VDV Préparé à partir d’extraits de la plante «Stevia rebaudiana», cet édulcorant non calorique est à la mode en raison de ses caractéristiques «naturelles». Néanmoins, ce type de produit entretient l’attrait pour le goût sucré, ce qui n’est pas souhaitable. Je conseillerais plutôt de consommer du sucre traditionnel, mais en plus petite quantité. Cela dit, la Stevia peut représenter une aide ponctuelle pour diminuer l’apport de calories. Et elle a un autre avantage: elle ne provoque pas de caries.

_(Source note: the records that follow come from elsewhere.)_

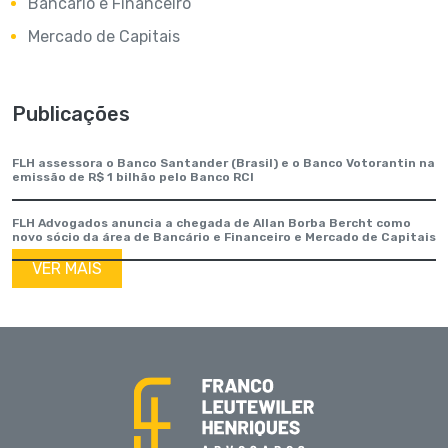
Bancário e Financeiro
Mercado de Capitais
Publicações
FLH assessora o Banco Santander (Brasil) e o Banco Votorantin na
emissão de R$ 1 bilhão pelo Banco RCI
FLH Advogados anuncia a chegada de Allan Borba Bercht como
novo sócio da área de Bancário e Financeiro e Mercado de Capitais
VER MAIS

IV En résumé, comment peut-on maximiser la satisfaction lors d’un repas?
VDV Il est important de vivre le moment du repas, de se concentrer sur le goût, sur la texture de la nourriture et ses odeurs, en ne faisant aucune activité en même temps (ordinateur, TV, lecture). Manger doit être un moment de pause et de plaisir. Pour ce faire, il est préférable d’être assis à une table, au calme, pour savourer son repas.

«J’étais désespérée»

O.* est aujourd’hui âgée d’une cinquantaine d’années. Ancienne patiente du Centre de l’obésité du CHUV,
elle a accepté de raconter à «In Vivo» le parcours qui
l’a amenée à se stabiliser à un poids d’environ 90 kg, après en avoir pesé 120.

«Depuis la fin de mes études, je n’ai plus du tout fait de sport. J’ai pris régulièrement du poids jusqu’à atteindre 120 kg pour une taille de 1,68 m. Je savais que j’évoluais dans la mauvaise direction. En 2009, je me suis rendu compte que j’avais de la peine à supporter tout ce qui était sucré. Je ressentais des sueurs, des maux de tête et de gros coups de fatigue. J’ai donc décidé de modifier mon alimentation, en mangeant moins et en évitant de consommer des aliments sucrés. Je ressentais cependant une sensation aiguë de faim.»

«En plus, je ne perdais pas de poids. Deux ans plus tard, je suis tombée très malade en raison d’un gros rhume. Pendant sept jours, je n’ai avalé que des smoothies et bu de l’eau minérale. Durant le reste du mois, j’ai peut-être mangé le cinquième de ce que je mangeais habituellement. Là aussi, je n’ai quasiment pas perdu de poids, à peine 2 kg. Ce n’était pas normal. J’étais désespérée.»

«J’avais de la peine à marcher, je souffrais de tachycardie et j’avais très mal aux hanches. J’ai donc décidé de prendre rendez-vous au Centre de l’obésité du CHUV, car je voulais absolument que cela change. Nous avons envisagé un pontage gastrique, c’est-à-dire une opération visant à réduire le volume de l’estomac et à modifier le circuit alimentaire. Cependant, une telle intervention implique de suivre à vie des mesures extrêmement contraignantes. En plus, il faut privilégier les féculents et les protéines plutôt que les légumes, alors que j’adore ça.»

«Pour moi, ce n’était pas naturel. Nous avons finalement opté pour une autre solution. On m’a prescrit de la metformine, un médicament permettant de diminuer l’intolérance aux glucides et de régulariser le métabolisme. Cela s’est révélé très efficace pour moi. Très vite, j’ai moins ressenti la faim et perdu une vingtaine de kilos en quelques mois. Fin 2012, mon poids s’est stabilisé aux environs de 90 kg. Aujourd’hui, je continue à prendre ce médicament à raison de 2 g par jour, matin et soir. J’essaie de manger le plus possible de légumes et de crudités et d’éviter de trop manger en fin de journée. J’évite aussi les sodas et bois de préférence des jus de fruits. Je ne ressens aucun effet secondaire et mon poids est resté stable.»